● What you will do
Format the text lines of every entry below as a JSON list of strings, one string per line, with blank lines omitted. Leave the pictures out of your answer.
>> BEGIN Provided material
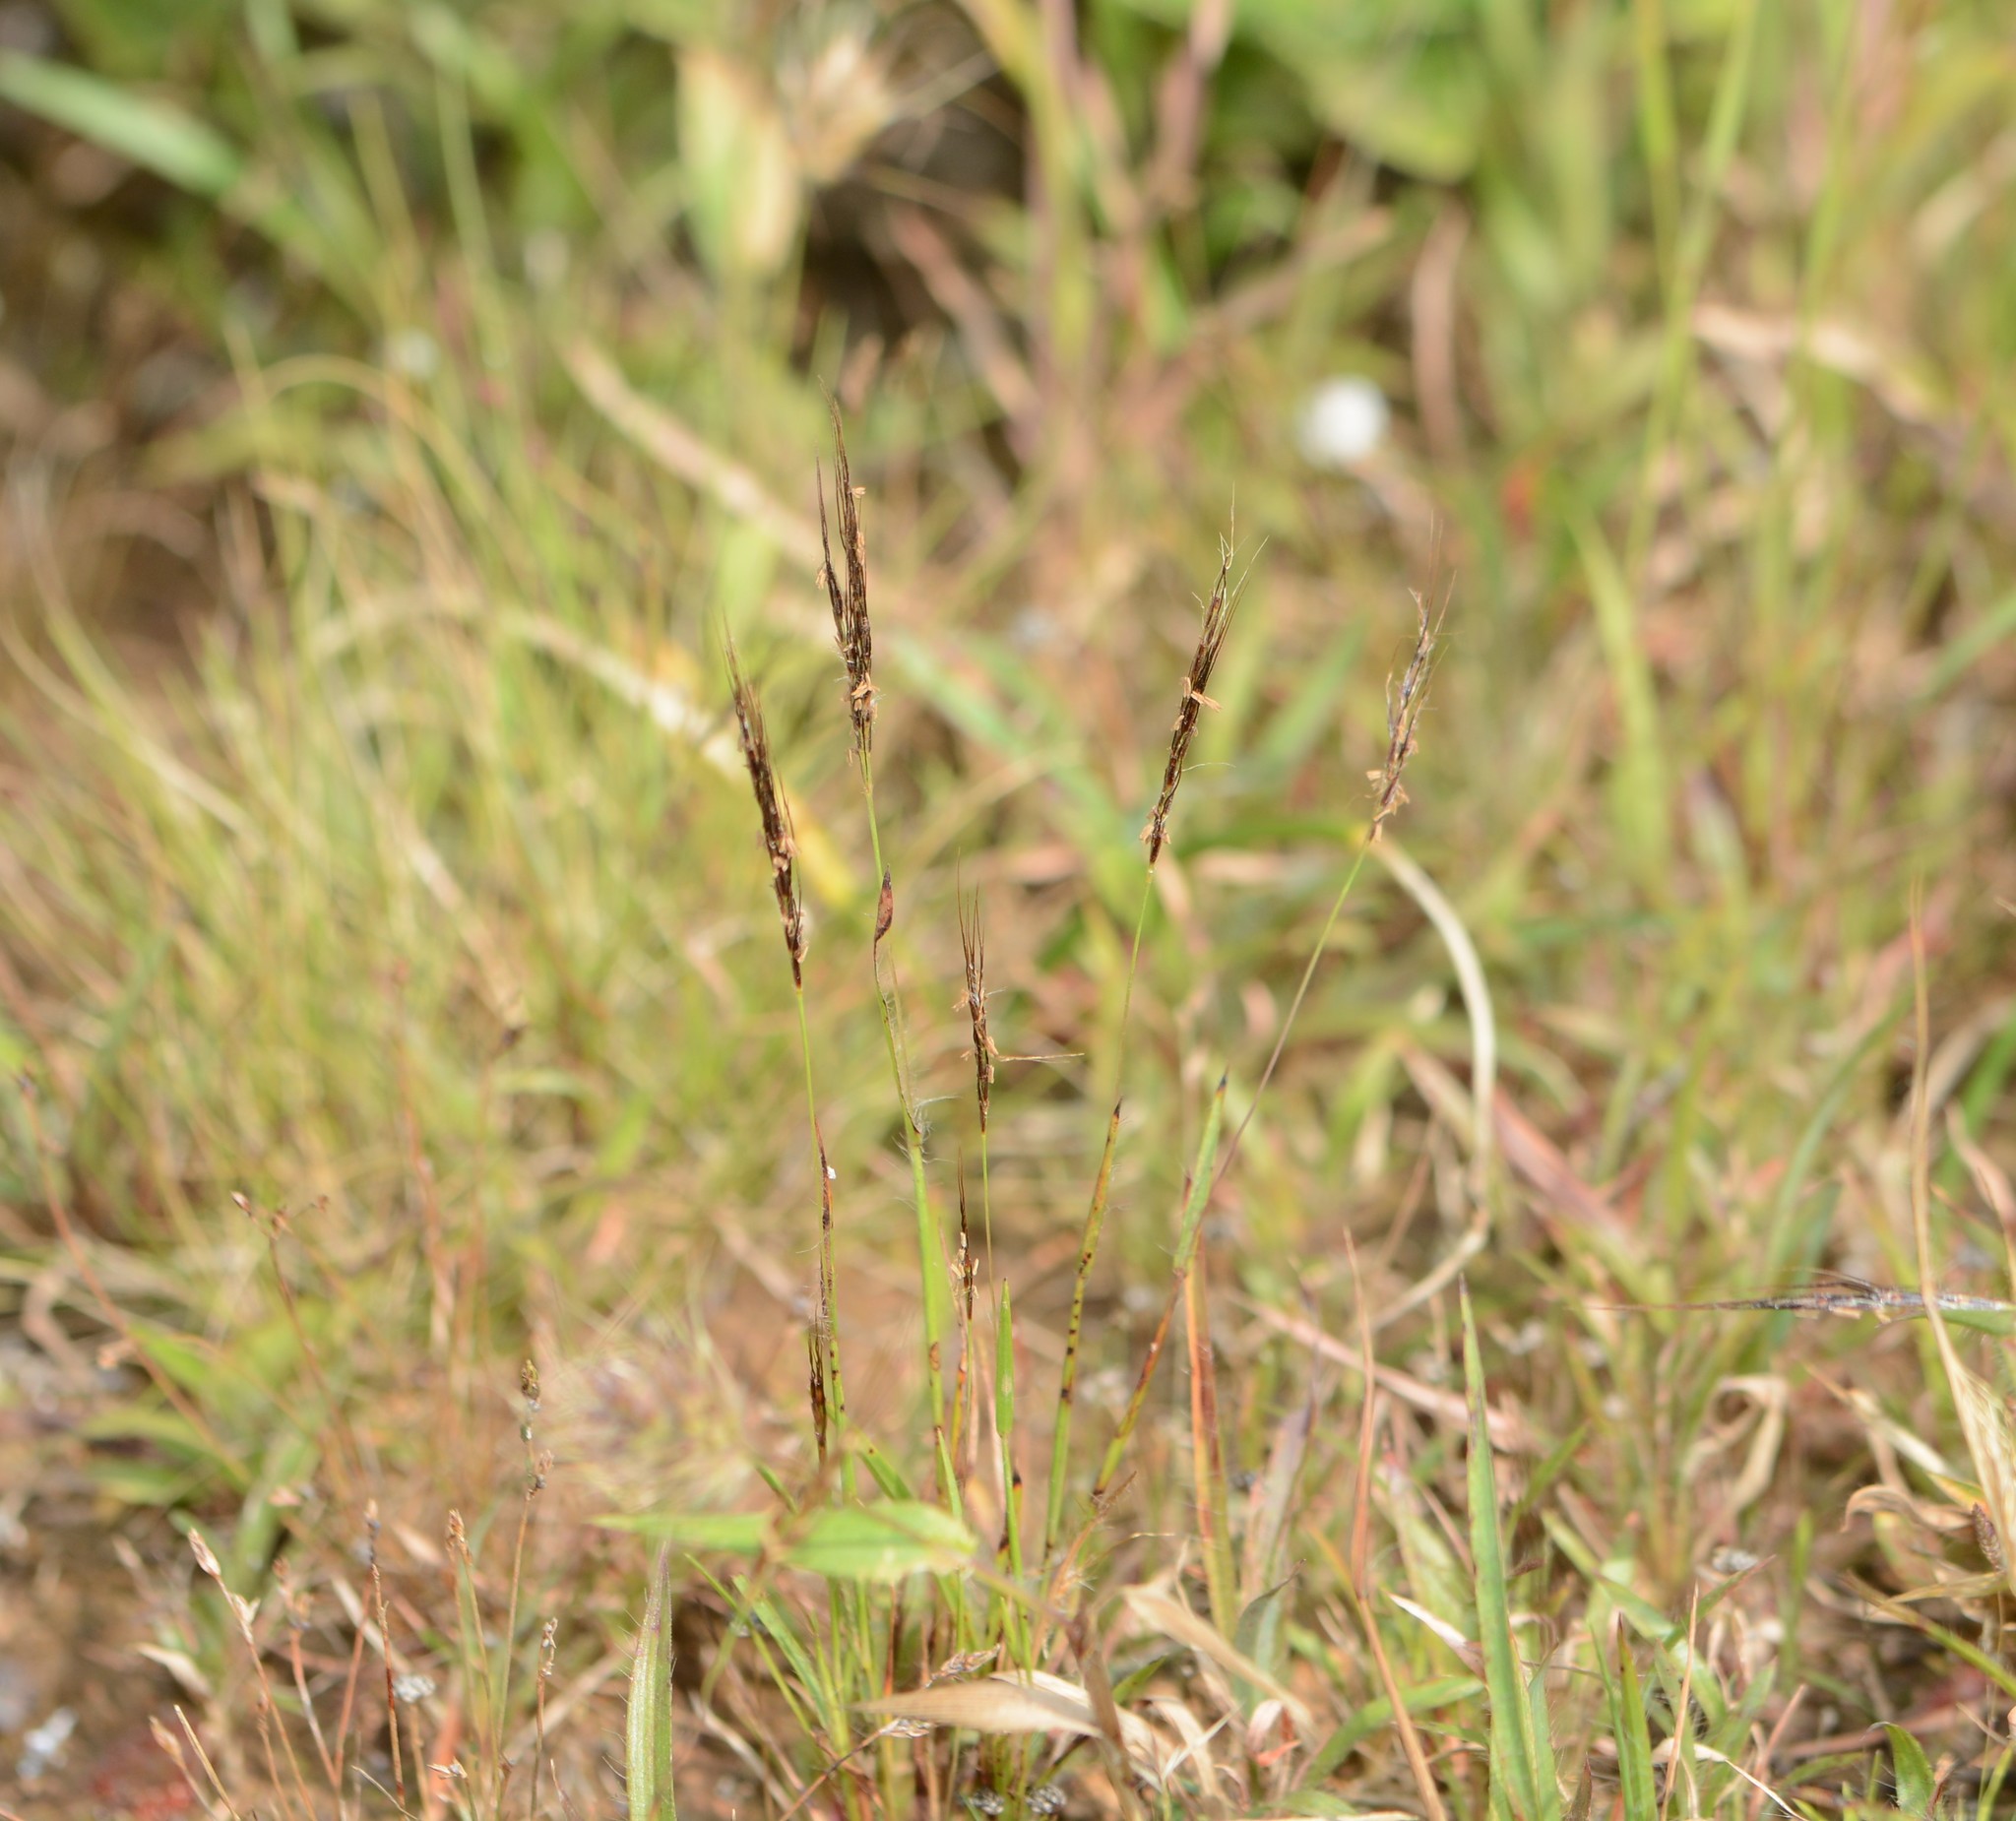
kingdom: Plantae
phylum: Tracheophyta
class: Liliopsida
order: Poales
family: Poaceae
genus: Eulalia
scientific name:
>> END Provided material
● Reply
[
  "kingdom: Plantae",
  "phylum: Tracheophyta",
  "class: Liliopsida",
  "order: Poales",
  "family: Poaceae",
  "genus: Eulalia",
  "scientific name:"
]